The Security Council

On the UNSC, Ben doesn’t seem to argue that the organ is biased toward Israel.  Rather, he criticizes it because, since the UNSC’s five permanent members (P5) have veto power, the human rights abuses of P5 members and their allies are shielded from accountability.  Ben actually finds himself aligned with a strange bedfellow, Ahmadinejad, who reiterated, in his recent UN address, his long-standing plea for UN reform, citing the same concern:

The cause of the United Nation’s ineptitude is in its unjust structure. Major power is monopolized in the Security Council due to the veto privilege… In the past several decades, at least one of the permanent members of the Security Council has always been a party to the disputes… how could, therefore, one expect competence while both the judge and the prosecutor are a party to the dispute?

As a solution, Ben would like, it seems, to restructure the UN so that countries with superior human rights records hold a disproportionate share of power.  It’s a purely academic debate, though.  Since the UN Charter cannot be amended without P5 approval, such a shift will never happen.  However, as a rough gauge of what this might look like, using the UN’s Human Development index as a guide, this could mean replacing the current P5 with Norway, Australia, Iceland, Canada, and Ireland, who occupy the top five slots in the UN’s ranking.

But, of course, this isn’t what Ben has in mind.  Instead, he approaches the subject with the assumption that the United States is “the world’s leader in fighting for freedom” and thus should wield more power than its fellow UN members.  But the United States has actually historically opposed efforts to hold countries accountable for human rights violations.  For example, the United States fought for and succeeded, at least initially, in ensuring that the Universal Declaration of Human Rights would have no legal binding force.  As Eleanor Roosevelt stated in the debate leading to the Declaration’s adoption:

The new article proposed by the Soviet delegation is but a restatement of State obligation, which the Soviet delegation attempted to introduce into practically every article in the Declaration. It would convert the Declaration into a document stating obligations on states, thereby changing completely its character as a statement of principles to serve as a common standard of achievement for the members of the United Nations…

In giving our approval to the Declaration today it is of primary importance that we keep clearly in mind the basic character of the document. It is not a treaty; it is not an international agreement. It is not and does not purport to be a statement of law or of legal obligation. It is a Declaration of basic principles of human rights and freedoms, to be stamped with the approval of the General Assembly by formal vote of its members, and to serve as a common standard of achievement for all peoples of all nations.
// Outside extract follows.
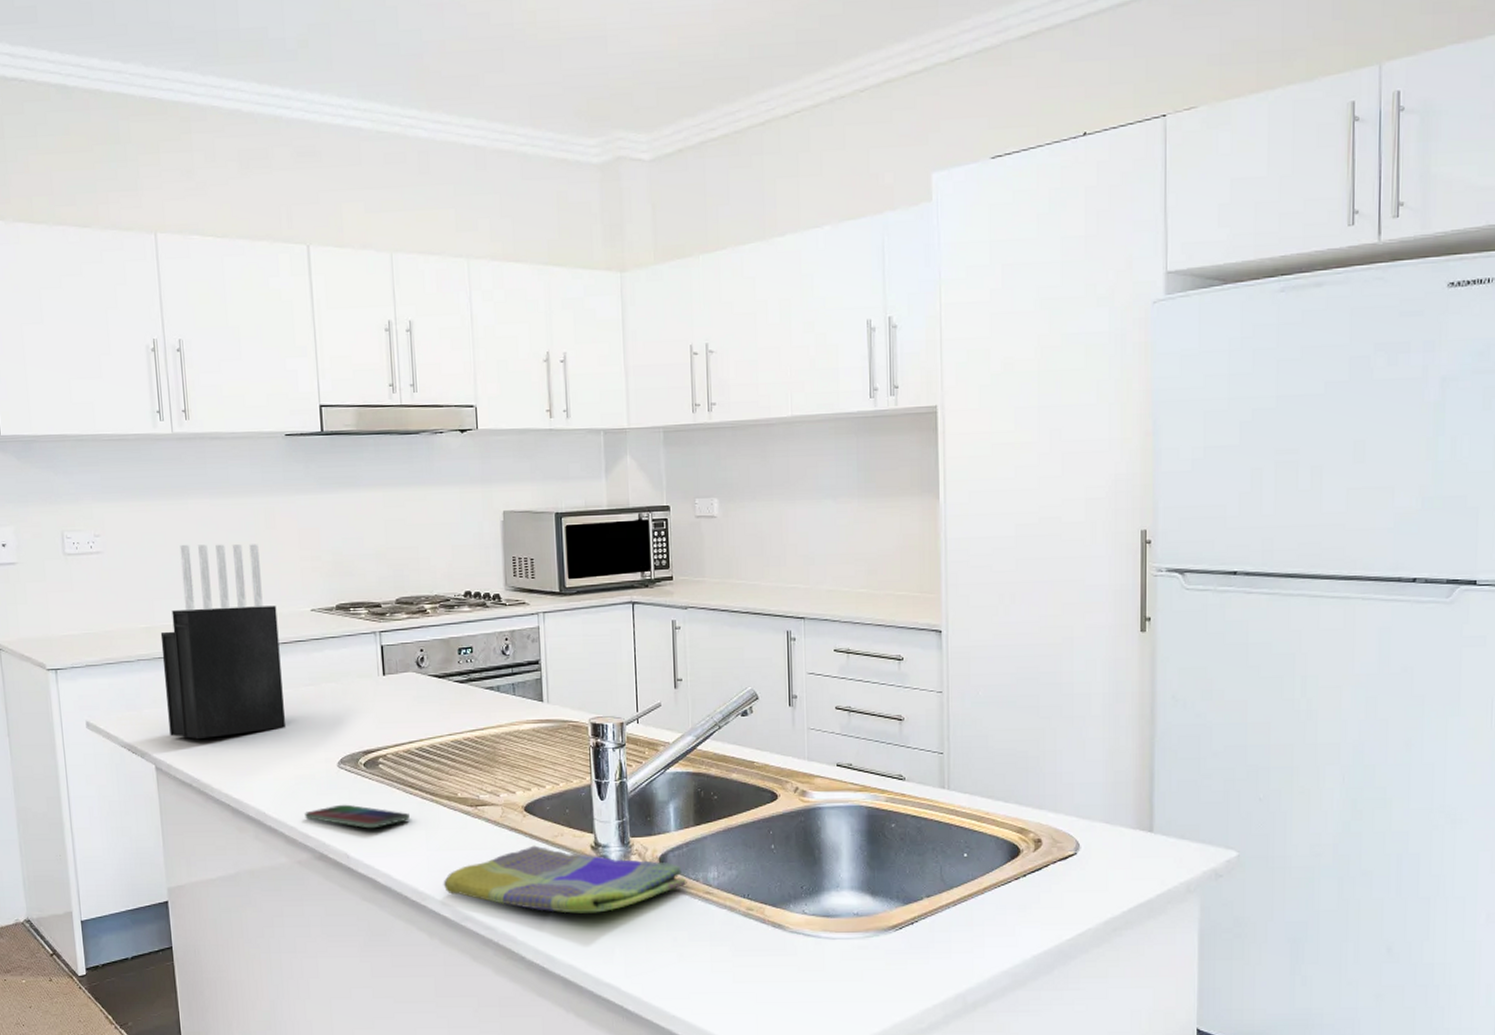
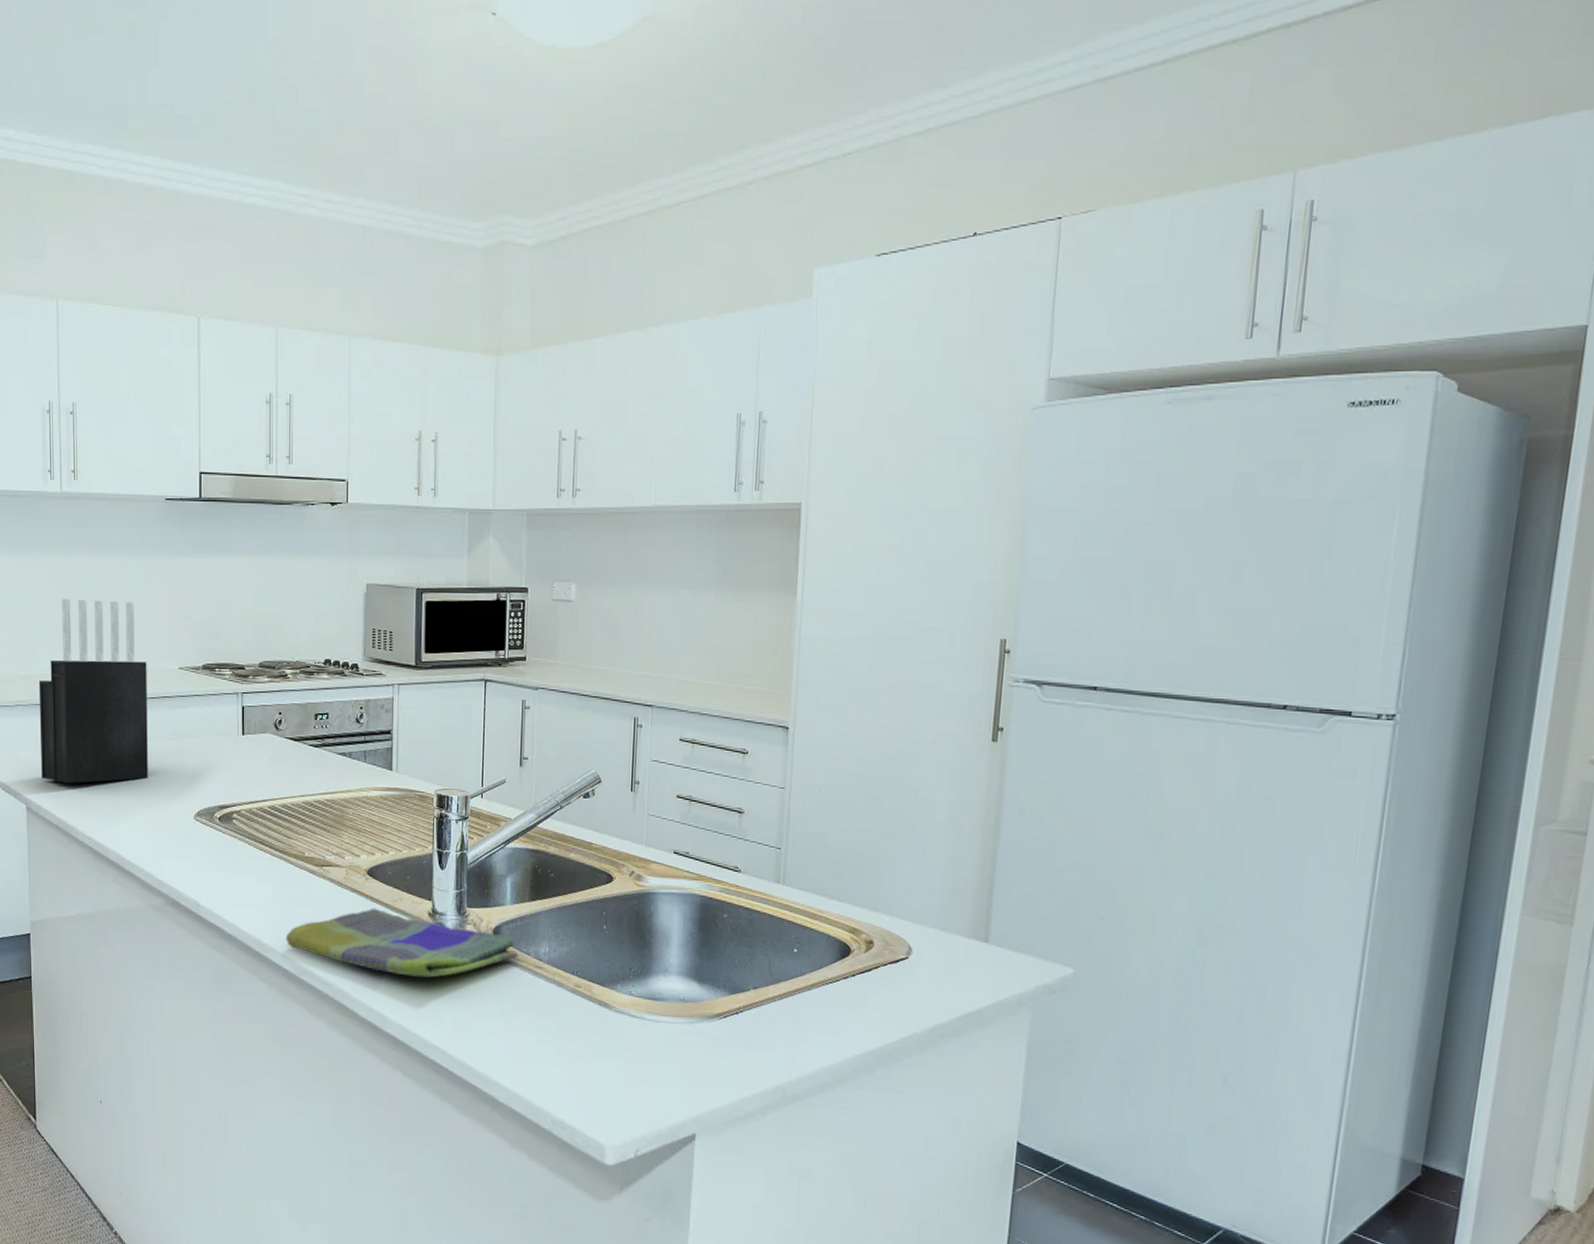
smartphone: present [305,804,410,829] -> none [161,855,258,880]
The United States also has many allies that are serious human rights violators.  In his first post, Ben criticized the UN for not being more forceful in investigating and condemning Saudi Arabia for human rights violations.  In fact, Saudi Arabia was investigated in 2009 as part of the UNHRC’s Universal Periodic Review.  As a result, the UNHRC advocated that Saudi Arabia undertake significant legal reform, including bringing about gender equality, ending torture, and enacting legislation to protect religious minorities.  The United States, rather than push for further investigation and condemnation, as Ben would like, rewarded the country with a $60 billion arms deal.  Additionally, Freedom House’s Freedom in the World survey is rife with U.S. allies identified as “Not Free,” including Egypt, Jordan, and Bahrain.
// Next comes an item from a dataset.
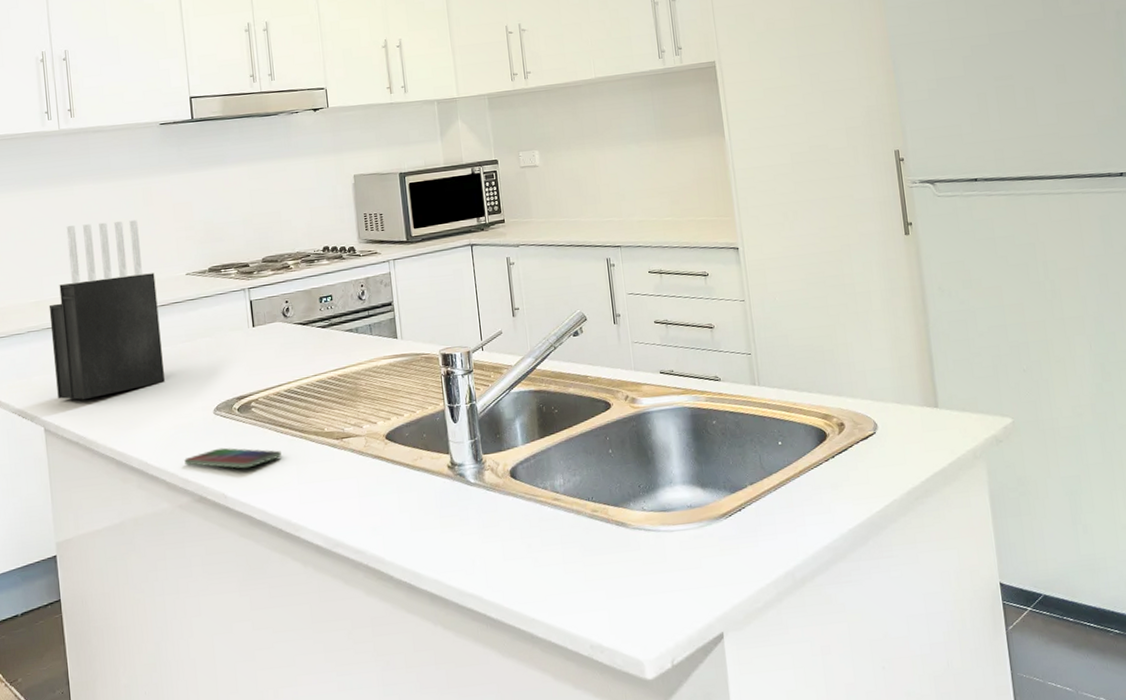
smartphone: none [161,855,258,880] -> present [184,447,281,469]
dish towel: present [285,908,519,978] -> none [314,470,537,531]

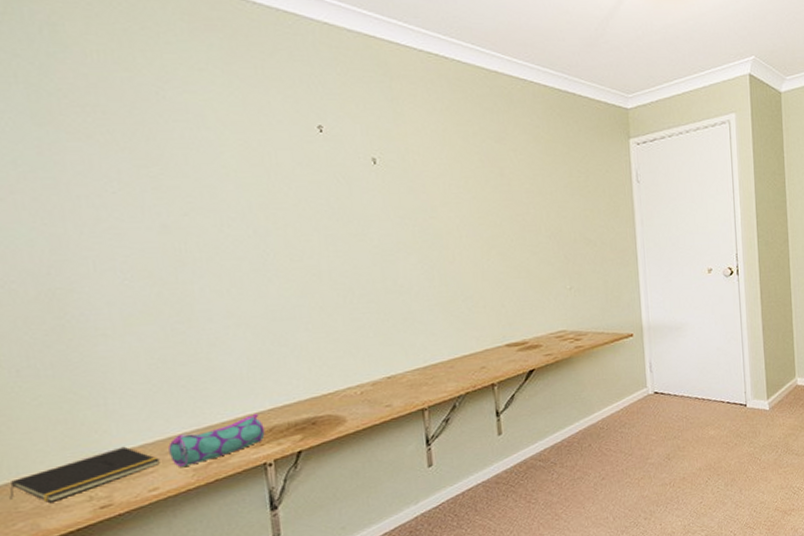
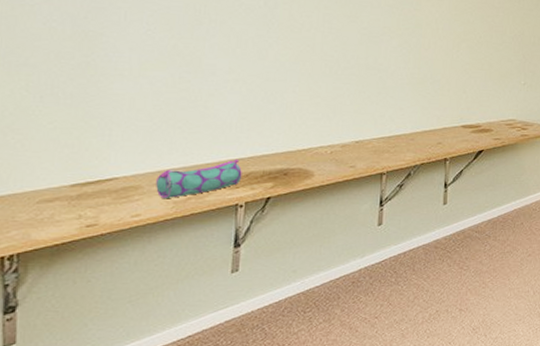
notepad: present [9,446,160,502] -> none [10,174,146,216]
Though Ben paints a portrait in which the United States stands for freedom and Russia and China, as fellow P5 members, stand for the opposite, this contrast is false.  While I agree with Ben, and Ahmadinejad, that P5 veto power is a problem, I disagree with Ben’s proposed solution.  I also don’t agree that the structure of the UNSC results in a UN that, as a whole, has an anti-Israel bias.  As I noted in my first post, since the United States frequently uses its veto power to kill anti-Israel UNSC resolutions, and since the UNSC is the most powerful body in the UN, the organization as a whole is actually biased in favor of Israel.